Dr. Monica Gandhi from UCSF said this is case where some of the guidelines haven't been updated. Gandhi adds the big fail here was that those in the football program who were asymptomatic and fully vaccinated were tested.
"I have zero panic whatsoever as a public health person, as an infectious disease doctor, of 44 healthy people who are fully vaccinated who may have a little virus in their nose on a highly sensitive test," Gandhi told KPIX 5 Wednesday. "It is not an outbreak, it does not mean they got sick, and it does not mean the vaccines don't work. It means that our public health strategy in this case was off and they were doing mass testing of people who didn't need it."
Raw Video: Interview With Dr. Monica Gandhi On Cal Football COVID-19 Cases
According to Cal Athletic Director Jim Knowlton, 99.5% of players are vaccinated but everyone had to submit to a COVID-19 test, whether they showed symptoms or not.
Knowlton explains, "We had one person that was symptomatic and then we contact traced and anybody who was asymptomatic then was tested."
That seemed to frustrate some of the players on the team, such as Luc Bequette who tweeted University Health Services told the players they could be arrested for refusing to test as vaccinated individuals with no symptoms.
"It did not need to get to this point. Asymptomatic testing of groups of vaccinated people regularly is not recommended," Gandhi said.
While the Cal football program is in the spotlight here, Gandhi said this case is an example of what can happen if vaccinated asymptomatic people decide to test following family gatherings this holiday season.

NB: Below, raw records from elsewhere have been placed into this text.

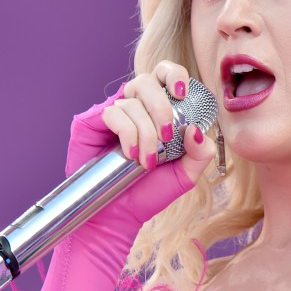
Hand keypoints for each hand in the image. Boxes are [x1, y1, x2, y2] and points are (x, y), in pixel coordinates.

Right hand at [64, 63, 215, 266]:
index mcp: (157, 110)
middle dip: (161, 105)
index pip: (164, 75)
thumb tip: (196, 129)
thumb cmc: (149, 192)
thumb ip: (200, 153)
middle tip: (167, 136)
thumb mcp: (185, 174)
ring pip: (131, 100)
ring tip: (147, 161)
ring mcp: (110, 113)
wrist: (119, 215)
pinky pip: (112, 113)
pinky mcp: (90, 122)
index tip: (182, 94)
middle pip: (146, 80)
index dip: (174, 75)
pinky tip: (130, 154)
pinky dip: (127, 133)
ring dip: (145, 131)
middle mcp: (133, 106)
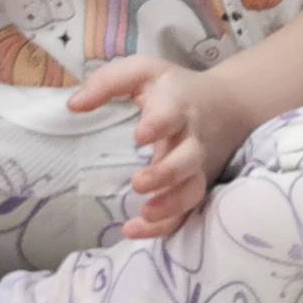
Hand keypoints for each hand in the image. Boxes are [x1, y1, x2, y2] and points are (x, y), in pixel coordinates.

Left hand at [72, 55, 249, 241]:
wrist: (228, 105)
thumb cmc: (173, 89)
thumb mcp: (143, 72)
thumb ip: (108, 82)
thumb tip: (74, 106)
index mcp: (177, 105)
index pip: (171, 113)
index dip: (158, 124)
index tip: (140, 136)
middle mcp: (191, 137)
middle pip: (188, 158)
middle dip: (166, 173)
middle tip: (139, 182)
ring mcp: (196, 166)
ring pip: (192, 190)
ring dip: (171, 205)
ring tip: (144, 214)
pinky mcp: (195, 185)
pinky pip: (187, 211)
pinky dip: (166, 225)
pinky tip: (136, 230)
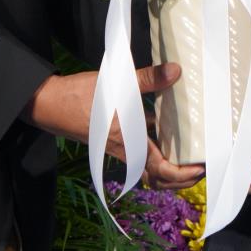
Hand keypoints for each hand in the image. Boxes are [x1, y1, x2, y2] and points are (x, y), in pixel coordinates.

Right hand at [24, 66, 204, 187]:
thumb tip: (175, 71)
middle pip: (158, 178)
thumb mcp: (117, 84)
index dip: (184, 175)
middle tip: (200, 167)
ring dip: (170, 168)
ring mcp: (120, 146)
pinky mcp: (114, 138)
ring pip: (150, 167)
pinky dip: (156, 149)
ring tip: (188, 154)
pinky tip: (164, 130)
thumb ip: (147, 79)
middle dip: (181, 178)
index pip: (162, 171)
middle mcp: (126, 150)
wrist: (49, 104)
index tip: (201, 168)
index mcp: (129, 142)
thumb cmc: (79, 97)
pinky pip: (141, 151)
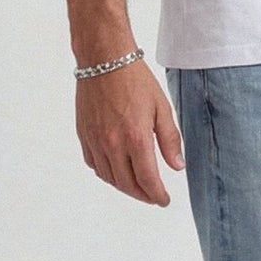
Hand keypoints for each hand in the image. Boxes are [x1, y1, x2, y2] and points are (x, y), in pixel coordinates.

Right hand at [76, 59, 185, 204]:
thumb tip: (177, 166)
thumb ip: (170, 139)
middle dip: (142, 195)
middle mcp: (113, 145)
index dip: (157, 195)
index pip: (147, 180)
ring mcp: (95, 141)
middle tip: (153, 196)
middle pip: (127, 184)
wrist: (104, 60)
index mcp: (136, 138)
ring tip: (137, 186)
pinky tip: (116, 170)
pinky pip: (94, 164)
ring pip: (109, 178)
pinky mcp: (84, 135)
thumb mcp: (161, 108)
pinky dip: (106, 173)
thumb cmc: (135, 80)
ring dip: (124, 186)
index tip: (163, 200)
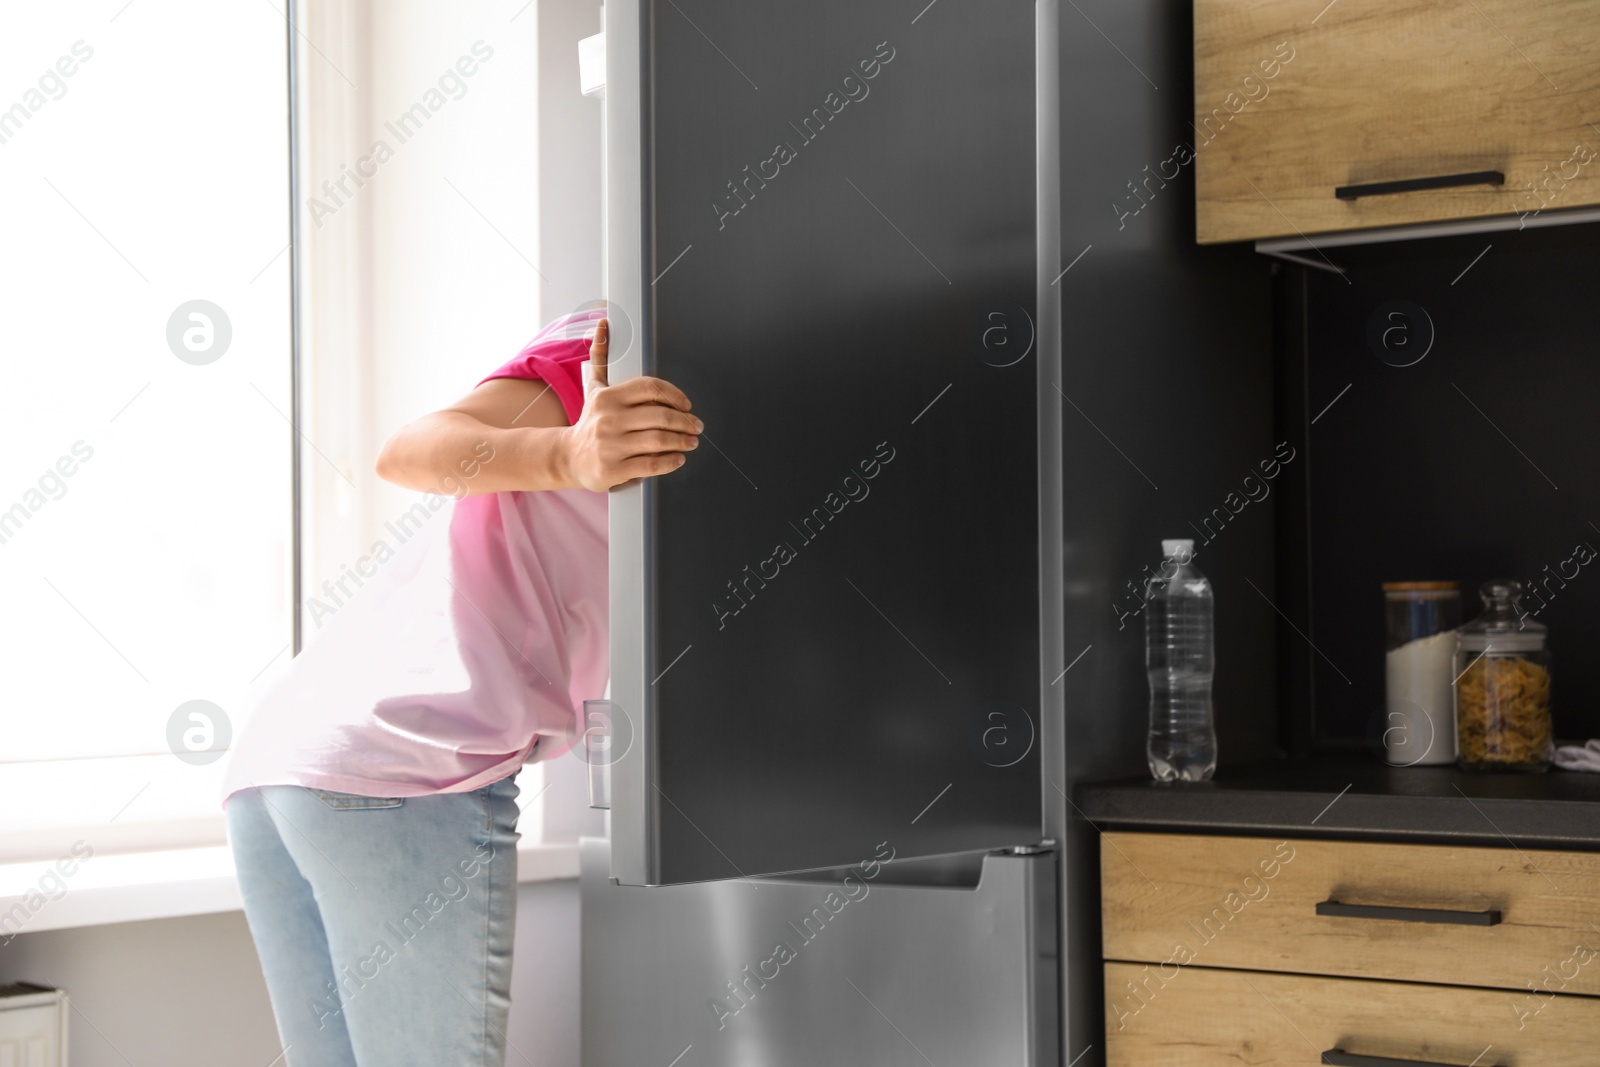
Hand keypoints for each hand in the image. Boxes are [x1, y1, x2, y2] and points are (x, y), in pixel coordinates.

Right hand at [562, 317, 701, 491]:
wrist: (568, 457)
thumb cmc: (589, 422)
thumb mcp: (593, 388)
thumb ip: (600, 357)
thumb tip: (604, 324)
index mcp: (608, 397)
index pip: (651, 388)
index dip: (675, 395)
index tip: (687, 405)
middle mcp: (608, 420)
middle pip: (660, 416)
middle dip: (685, 422)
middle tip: (696, 426)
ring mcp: (611, 445)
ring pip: (659, 440)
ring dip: (682, 441)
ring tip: (692, 441)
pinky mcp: (613, 469)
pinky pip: (651, 465)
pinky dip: (671, 462)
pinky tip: (679, 458)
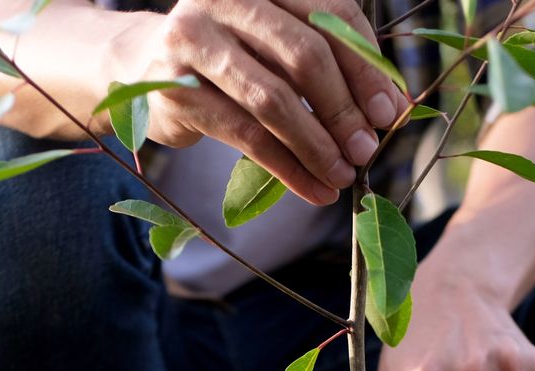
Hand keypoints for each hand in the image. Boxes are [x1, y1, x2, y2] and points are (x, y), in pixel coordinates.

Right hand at [107, 0, 402, 204]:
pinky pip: (246, 136)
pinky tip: (314, 189)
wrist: (142, 67)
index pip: (330, 15)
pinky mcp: (176, 88)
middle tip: (368, 149)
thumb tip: (391, 108)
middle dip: (344, 109)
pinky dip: (288, 168)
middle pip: (304, 55)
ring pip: (273, 100)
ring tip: (343, 176)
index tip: (390, 111)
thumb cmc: (230, 57)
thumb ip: (330, 63)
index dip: (366, 66)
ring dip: (317, 146)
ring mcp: (195, 40)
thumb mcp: (278, 46)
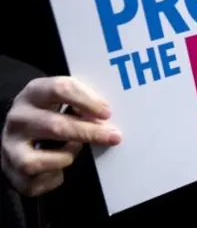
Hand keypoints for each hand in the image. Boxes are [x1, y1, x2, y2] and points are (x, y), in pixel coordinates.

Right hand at [1, 76, 121, 196]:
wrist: (20, 137)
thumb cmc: (51, 115)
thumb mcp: (62, 101)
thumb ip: (82, 104)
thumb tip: (109, 116)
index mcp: (34, 93)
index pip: (60, 89)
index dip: (87, 101)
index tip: (107, 113)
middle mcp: (18, 118)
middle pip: (56, 125)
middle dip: (90, 133)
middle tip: (114, 136)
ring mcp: (10, 144)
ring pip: (43, 158)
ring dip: (68, 155)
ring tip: (75, 149)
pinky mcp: (11, 168)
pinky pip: (37, 180)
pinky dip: (54, 176)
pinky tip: (59, 169)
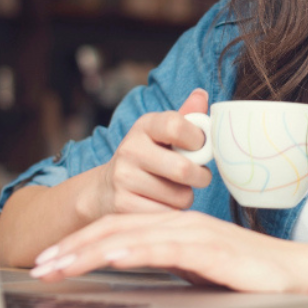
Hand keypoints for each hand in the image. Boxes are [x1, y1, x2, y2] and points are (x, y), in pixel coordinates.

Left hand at [29, 211, 307, 294]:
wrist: (293, 272)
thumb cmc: (246, 273)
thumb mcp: (195, 266)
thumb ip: (164, 260)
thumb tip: (127, 265)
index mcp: (173, 224)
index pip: (117, 228)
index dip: (79, 242)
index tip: (49, 260)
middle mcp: (179, 223)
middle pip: (115, 230)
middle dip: (72, 248)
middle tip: (39, 266)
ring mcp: (194, 234)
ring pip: (131, 238)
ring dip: (90, 252)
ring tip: (60, 266)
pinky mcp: (210, 251)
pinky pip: (166, 249)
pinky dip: (136, 252)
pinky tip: (113, 258)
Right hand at [82, 89, 211, 220]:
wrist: (106, 188)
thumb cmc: (148, 156)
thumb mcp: (162, 133)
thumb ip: (186, 116)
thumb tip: (201, 94)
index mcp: (145, 126)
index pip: (177, 126)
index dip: (198, 140)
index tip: (201, 148)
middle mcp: (130, 149)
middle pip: (183, 169)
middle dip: (201, 176)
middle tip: (200, 176)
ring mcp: (124, 178)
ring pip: (179, 196)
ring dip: (186, 197)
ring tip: (175, 189)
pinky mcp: (123, 205)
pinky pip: (167, 213)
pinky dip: (172, 212)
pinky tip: (162, 203)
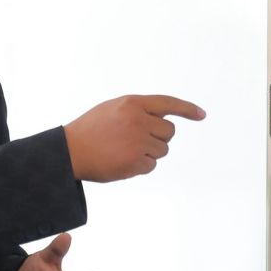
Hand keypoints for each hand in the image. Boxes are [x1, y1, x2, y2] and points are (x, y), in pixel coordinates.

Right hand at [64, 95, 204, 181]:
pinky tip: (122, 162)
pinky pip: (151, 166)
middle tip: (137, 141)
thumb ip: (137, 111)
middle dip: (158, 138)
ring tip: (125, 151)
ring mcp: (138, 141)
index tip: (201, 115)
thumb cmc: (90, 131)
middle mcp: (138, 120)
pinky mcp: (135, 161)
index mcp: (132, 103)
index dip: (187, 109)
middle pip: (169, 132)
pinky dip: (140, 166)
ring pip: (162, 150)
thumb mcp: (112, 109)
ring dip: (149, 153)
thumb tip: (162, 120)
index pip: (167, 103)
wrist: (69, 152)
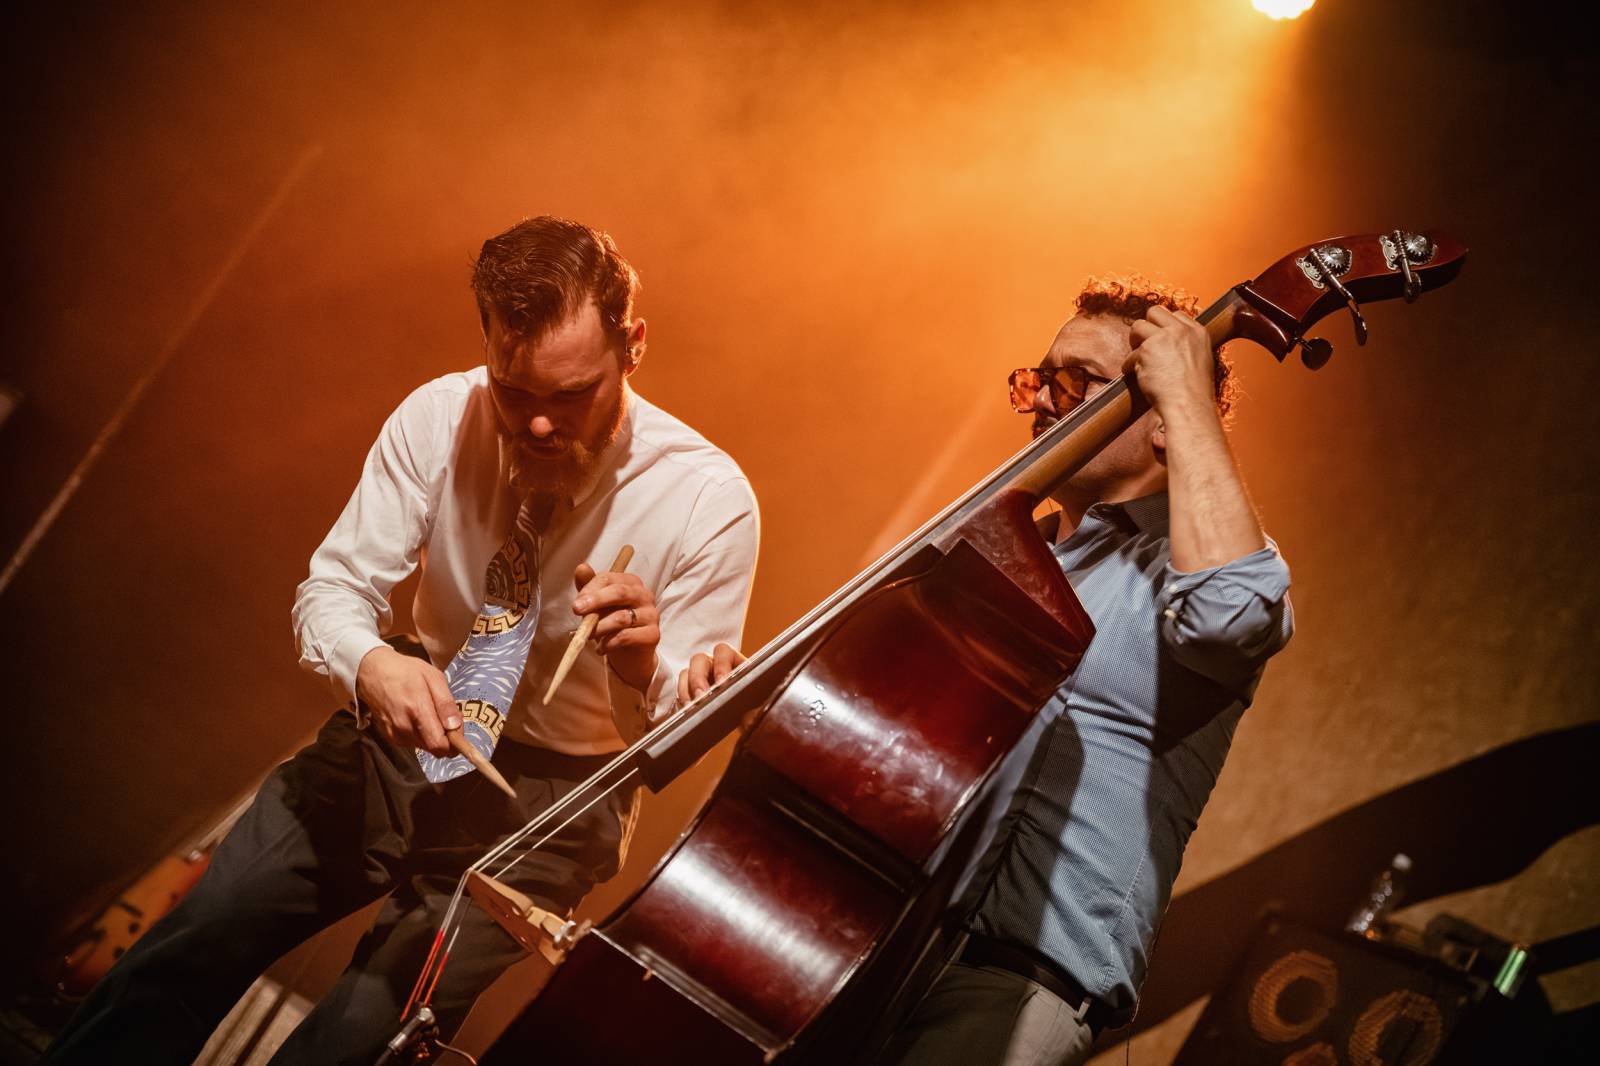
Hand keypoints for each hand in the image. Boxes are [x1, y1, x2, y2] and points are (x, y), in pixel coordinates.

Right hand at [355, 644, 458, 756]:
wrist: (372, 672)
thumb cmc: (404, 671)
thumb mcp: (433, 677)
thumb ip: (446, 703)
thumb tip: (455, 726)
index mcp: (417, 710)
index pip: (440, 745)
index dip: (455, 742)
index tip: (458, 729)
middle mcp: (404, 727)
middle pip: (435, 749)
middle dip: (446, 737)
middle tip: (445, 717)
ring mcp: (395, 734)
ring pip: (426, 746)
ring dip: (433, 734)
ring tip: (428, 712)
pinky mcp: (391, 737)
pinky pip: (414, 742)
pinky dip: (421, 733)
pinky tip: (417, 716)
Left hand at [573, 563, 659, 693]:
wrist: (630, 654)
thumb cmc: (612, 624)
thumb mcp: (598, 605)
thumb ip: (589, 587)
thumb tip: (581, 567)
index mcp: (631, 583)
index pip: (609, 579)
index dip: (590, 589)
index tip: (576, 604)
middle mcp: (645, 595)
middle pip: (619, 592)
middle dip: (595, 601)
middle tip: (577, 610)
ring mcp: (651, 615)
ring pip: (621, 617)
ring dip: (599, 627)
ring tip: (587, 636)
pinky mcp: (653, 635)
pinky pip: (626, 636)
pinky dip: (608, 643)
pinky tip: (600, 648)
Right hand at [677, 643, 762, 731]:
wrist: (747, 721)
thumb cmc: (756, 708)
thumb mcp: (760, 705)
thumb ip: (757, 708)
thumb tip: (750, 717)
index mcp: (735, 662)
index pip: (723, 651)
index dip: (721, 664)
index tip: (722, 683)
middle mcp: (715, 666)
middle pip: (699, 659)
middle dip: (698, 679)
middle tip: (701, 698)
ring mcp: (701, 678)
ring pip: (686, 674)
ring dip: (686, 690)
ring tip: (692, 708)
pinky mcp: (691, 692)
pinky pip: (680, 691)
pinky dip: (682, 701)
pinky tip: (687, 713)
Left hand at [1124, 305, 1216, 422]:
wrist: (1188, 404)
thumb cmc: (1195, 391)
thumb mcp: (1201, 360)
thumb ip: (1188, 346)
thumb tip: (1171, 346)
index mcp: (1197, 332)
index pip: (1176, 314)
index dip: (1165, 326)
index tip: (1160, 338)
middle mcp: (1181, 331)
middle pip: (1155, 312)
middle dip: (1146, 326)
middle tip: (1143, 343)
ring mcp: (1162, 339)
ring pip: (1137, 327)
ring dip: (1134, 342)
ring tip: (1137, 357)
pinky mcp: (1145, 351)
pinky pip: (1130, 355)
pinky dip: (1129, 366)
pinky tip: (1134, 375)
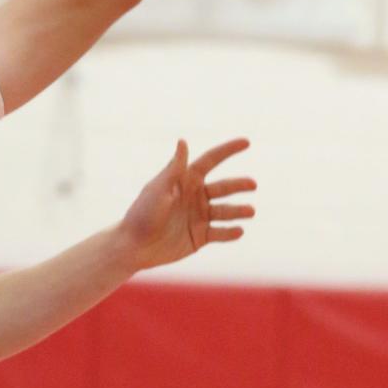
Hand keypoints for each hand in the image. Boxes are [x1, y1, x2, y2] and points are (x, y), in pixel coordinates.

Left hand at [120, 138, 254, 269]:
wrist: (134, 246)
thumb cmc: (142, 214)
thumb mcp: (158, 189)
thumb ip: (174, 169)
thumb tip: (183, 141)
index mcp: (186, 181)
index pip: (211, 161)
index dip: (228, 150)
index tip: (247, 142)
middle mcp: (195, 197)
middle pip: (223, 187)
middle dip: (239, 184)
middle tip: (253, 184)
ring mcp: (199, 217)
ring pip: (225, 211)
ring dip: (239, 210)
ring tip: (250, 211)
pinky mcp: (200, 237)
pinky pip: (220, 233)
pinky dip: (230, 233)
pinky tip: (239, 231)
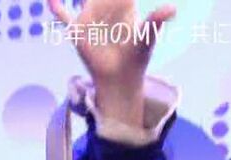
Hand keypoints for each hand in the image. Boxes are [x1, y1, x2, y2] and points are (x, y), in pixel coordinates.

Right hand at [48, 0, 174, 125]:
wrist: (119, 80)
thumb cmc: (136, 59)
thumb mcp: (146, 38)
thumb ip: (155, 21)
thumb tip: (173, 8)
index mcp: (124, 7)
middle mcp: (105, 10)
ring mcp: (90, 20)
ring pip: (84, 0)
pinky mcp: (77, 32)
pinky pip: (64, 17)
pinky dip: (56, 8)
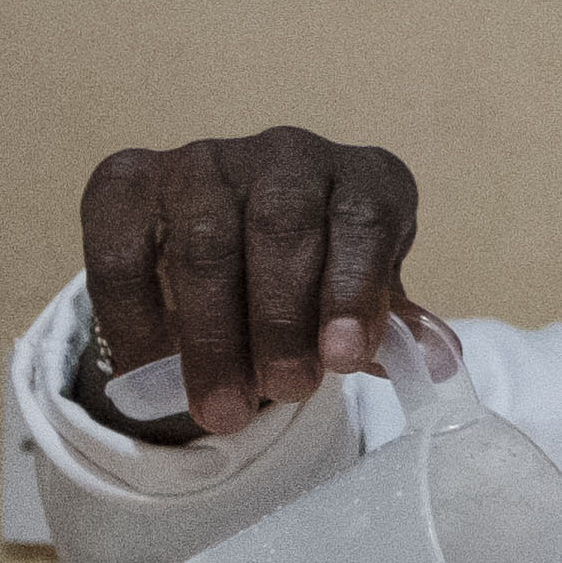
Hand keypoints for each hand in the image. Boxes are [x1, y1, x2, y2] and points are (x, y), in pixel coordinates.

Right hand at [79, 130, 418, 439]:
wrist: (234, 259)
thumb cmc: (319, 281)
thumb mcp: (365, 303)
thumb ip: (393, 329)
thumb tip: (437, 361)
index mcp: (364, 177)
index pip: (365, 218)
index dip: (354, 290)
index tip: (344, 360)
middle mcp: (288, 153)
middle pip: (281, 226)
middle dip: (281, 322)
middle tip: (285, 392)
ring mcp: (204, 159)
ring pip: (204, 243)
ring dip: (214, 337)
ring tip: (225, 408)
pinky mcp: (129, 179)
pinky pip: (123, 249)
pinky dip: (137, 318)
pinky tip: (152, 370)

"Not only should we not test if we are asymptomatic and vaccinated, so again, that's not even a recommendation but you're likelihood of spreading it to anyone is very low," Gandhi said. "There were essentially 5 contact testing studies. One in Singapore, one in Calcutta, one in Harvard, one in Oxford and one in the summer camps that if you're fully vaccinated and you feel well, you're not spreading it to other people. If we don't have more confidence in the vaccines, we are going to be in a never-ending pandemic."
KPIX 5 reached out to the City of Berkeley and Cal for clarification on its testing policy but did not hear back. In a statement released Tuesday though, Berkeley says it followed Cal/OSHAs guidance.
"Consistent with state recommendations applied to all settings experiencing outbreaks, the City of Berkeley has recommended that Cal test all exposed individuals at the cadence indicated in Cal-OSHA COVID-19 Prevention Emergency Temporary Standards, which includes guidance for 'major outbreaks.'
"CDPH and Cal/OSHA guidance for testing in response to a major outbreak is a minimum of twice a week until there are fewer than three COVID-19 cases detected in the exposed group for a 14-day period. At that point, the state guidance is for weekly testing until there are 14 days with no cases."